April 14 Council Meeting


I’m sorry I did not post after the Council meeting on the 14th, but I left town very early the next morning.  There were two items of interest on the agenda.  The first was the issue terminating the agreement with the developer on the Sapphire Project.  That was a student housing project on Center St. and Hosak.  This project was approved two years ago and never got off the ground due to lack of funding.  The city paid the developer to demo some ghetto apartments that were on the land in question, but funds were never available to start construction.  In the last moments the developer produced a financier to start the project, but it was too little too late.  The Council voted 9-0 to cancel the agreement.  I was never in favor of this project because it allowed 172 students per acre.  I stated at the time that I would not allow 172 dogs in an acre of land much less students.  I was the only no vote as I recall.

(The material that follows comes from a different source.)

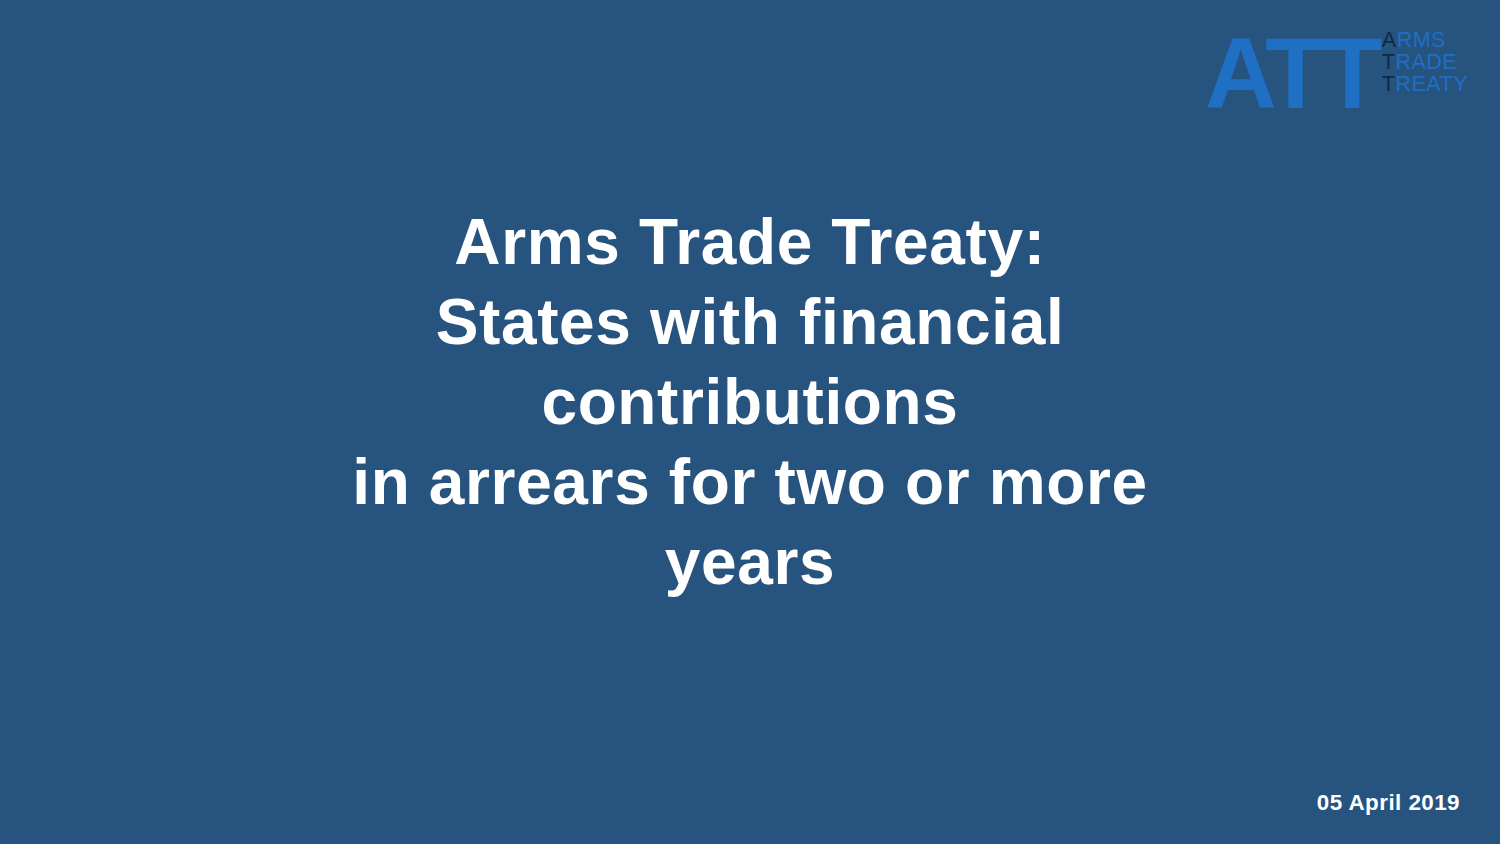ATT ARMS TRADE TREATY
Arms Trade Treaty: States with financial contributions in arrears for two or more years
05 April 2019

The second item was the request by the Athos Academy (Bardin & Bowen Rds) to increase their student count from 1206 to 1416.  The residents were concerned because of the increase in traffic.  I spent 4.5 hrs. watching traffic from 7-8:30 and 3-4:30 on three separate occasions.  I took this issue seriously and came away with the fact that after each green light interval the traffic queues were empty.  I drove the area and found that travel was manageable and acceptable.  So traffic was not the issue for me.  The issue was trustworthiness.  You see the school had an agreement with the city to operate at 1206 students.  They didn’t honor that agreement for one day.  They opened the school with over 1300 students.  At the time of their request they were operating in the 1390 range of students.  So residents were not telling the truth about the traffic and school management didn’t uphold the agreement with the city.  What finally blew me off the fence was a letter from the school’s attorney stating that they were in full compliance with state statutes and only had to comply with certain numbers of teacher to student levels.  The ratios were K-8th grade 1 teacher for 28 students and 9th-12th grade 1 teacher for 34 students.  Now the school employs 78 teachers so if you do the math, the school could go to over 2300 students according to their lawyer and be within the guidelines of the Commissioner of Education’s rules for Charter schools.   In defense of the school, they stated that they would bus any number over 1200 students in an effort to ease traffic concerns.  But since I could not trust them to comply with the 1206 number, I certainly couldn’t trust them to maintain their word concerning the proper number of students to bus.  That is the reason that I voted no on this issue.  The issue was denied 5-4.  When asked how they could regain my trust in the future, I simply stated that they should operate within the confines of the original agreement with the city and readdress it as we see what the impact it is on the community.

Of note also, there was a Reinvestment Zone established for General Motors.  The reason for the RZ is to establish an abatement, should General Motors decide to make an investment of $1.2 billion in the Arlington Plant.  I believe that this abatement will be approved at the next Council meeting, setting the table for GM’s decision.